Rabu, 13 Mei 2015

manfaat babyspa banyak sekali



salah satu rangkaian kegiatan SPA, Baby Swimming
memilik manfaat yang cukup banyak. dari hasil
penelitian di Melbourne, Australia, menunjukkan,
secara statistik IQ anak-anak yang diajarkan
berenang sejak bayi lebih tinggi ketimbang anak-
anak yang tak diajarkan berenang atau diajarkan
berenang setelah usia 5 tahun. Anak-anak tersebut
diukur IQ-nya ketika mereka berusia 10 tahun. Tak
hanya itu, pertumbuhan fisik, emosional, dan
sosialnya pun lebih baik. Penelitian lain
menunjukkan, bayi lebih gampang diajarkan
berenang ketimbang orang dewasa karena bayi tak
pernah memiliki faktor X, semisal bahaya. Bukankah
bayi belum mengerti bahaya? Lagi pula, bayi sangat
menyukai air sehingga ia pun akan suka diajak
berenang. Nah, hal ini membuatnya jadi lebih mudah
belajar berenang.
Selain itu, bayi baru lahir hingga usia 3 bulan bisa
langsung nyemplung ke dalam air tanpa takut
tenggelam karena pada usia tersebut ia memiliki
refleks melangkah yang banyak kegunaannya untuk
berenang. Bila kita meletakkan bayi usia di bawah 3
bulan di dalam air, secara otomatis ia akan
menggerak-gerakkan kakinya menyerupai paddle dog
sehingga tak tenggelam. Bisa dikatakan, pada usia di
bawah 3 bulan bayi sudah bisa berenang dengan gaya
primitif. Bukan berarti setelah usia tersebut bayi tak
bisa berenang lagi, lho.
Kendati refleksnya sudah menghilang, ia tetap bisa
melakukan gerakan berenang walaupun tak
terorganisasi atau acak-acakan. Dengan ada gaya
gravitasi, ia merasa ditekan dari bawah air sehingga
ia bisa mengambang. Ia pun jadi senang. Apalagi
sejak di perut ibu, bayi sebenarnya juga sudah
berenang dalam air ketuban selama 9 bulan.
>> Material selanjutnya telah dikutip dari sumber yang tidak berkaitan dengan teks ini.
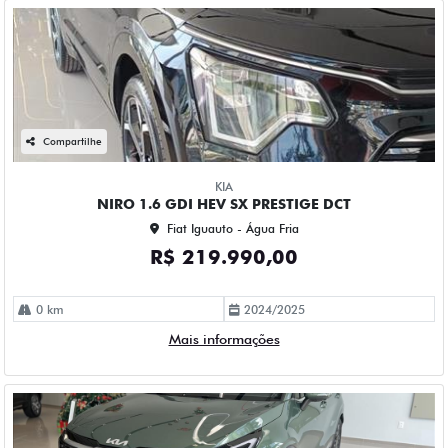
Compartilhe
KIA
NIRO 1.6 GDI HEV SX PRESTIGE DCT
Fiat Iguauto - Água Fria
R$ 219.990,00
0 km
2024/2025
Mais informações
Mengajarkan bayi berenang sejak tahun pertama
memiliki banyak manfaat. Tak hanya bermanfaat
untuk bayi, berenang juga bisa meningkatkan bonding
antara orangtua-anak. Mengajarkan berenang se-
dini mungkin kepada anak, memberikan lebih banyak
manfaat.
Bonding
Berenang bersama bayi menjadi momen yang
menyenangkan untuk anak dan orangtua. Selain
mendebarkan, berenang bersama bayi juga
meningkatkan bonding orangtua-anak.
Perkembangan fisik dan mental
Aktivitas berenang melatih perkembangan fisik dan
mental anak. Anak tak hanya tumbuh lebih bugar dan
kuat, namun juga membantu anak untuk lebih
bernafsu makan dan lebih nyenyak tidur.
Belajar life-skill
Bayi juga bisa belajar life-skill, termasuk
kemampuan untuk bertahan dan menjaga diri.
Mengajarkan anak mengenai keamanan tingkat dasar
di dalam air dan kepercayaan diri di dalam air bisa
menyelamatkan jiwanya. Melalui pelatihan yang
progresif, bayi bisa belajar keterampilan pertahanan
diri sejak dini, seperti berenang mendekati benda
padat saat berada di dalam air, dan lain sebagainya.